> **Work to be completed**: The output should be limited to the line holding "left knee: (174, 298)" and the lines after it through the end of the entries, each restated exactly.

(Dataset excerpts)

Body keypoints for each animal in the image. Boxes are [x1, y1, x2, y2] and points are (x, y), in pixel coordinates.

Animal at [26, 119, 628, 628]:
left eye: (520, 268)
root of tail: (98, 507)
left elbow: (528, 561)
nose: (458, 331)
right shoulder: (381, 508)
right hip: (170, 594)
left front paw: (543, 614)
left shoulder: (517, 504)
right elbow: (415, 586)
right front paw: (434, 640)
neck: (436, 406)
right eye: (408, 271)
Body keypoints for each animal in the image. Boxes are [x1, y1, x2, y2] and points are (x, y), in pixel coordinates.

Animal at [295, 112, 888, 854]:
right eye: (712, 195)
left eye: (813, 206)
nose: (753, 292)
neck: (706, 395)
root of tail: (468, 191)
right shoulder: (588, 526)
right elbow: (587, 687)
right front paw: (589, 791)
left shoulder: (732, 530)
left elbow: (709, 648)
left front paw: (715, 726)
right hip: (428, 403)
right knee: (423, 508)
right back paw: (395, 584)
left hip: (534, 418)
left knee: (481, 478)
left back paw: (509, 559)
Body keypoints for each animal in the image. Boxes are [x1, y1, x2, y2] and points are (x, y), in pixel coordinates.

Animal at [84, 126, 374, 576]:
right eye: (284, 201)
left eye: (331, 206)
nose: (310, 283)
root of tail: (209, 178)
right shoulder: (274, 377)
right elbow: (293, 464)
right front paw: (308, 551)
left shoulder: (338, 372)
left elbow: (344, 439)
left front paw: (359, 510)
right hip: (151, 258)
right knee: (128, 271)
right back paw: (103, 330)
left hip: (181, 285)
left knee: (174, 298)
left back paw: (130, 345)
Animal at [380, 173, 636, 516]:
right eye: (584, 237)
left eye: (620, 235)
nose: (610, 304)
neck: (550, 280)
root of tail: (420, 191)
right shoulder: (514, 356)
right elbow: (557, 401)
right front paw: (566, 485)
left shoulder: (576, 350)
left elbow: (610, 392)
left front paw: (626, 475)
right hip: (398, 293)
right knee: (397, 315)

> **Task response**:
left knee: (174, 298)
left back paw: (130, 345)
Animal at [380, 173, 636, 516]:
right eye: (584, 237)
left eye: (620, 235)
nose: (610, 304)
neck: (550, 280)
root of tail: (420, 191)
right shoulder: (514, 356)
right elbow: (557, 401)
right front paw: (566, 485)
left shoulder: (576, 350)
left elbow: (610, 392)
left front paw: (626, 475)
right hip: (398, 293)
right knee: (397, 315)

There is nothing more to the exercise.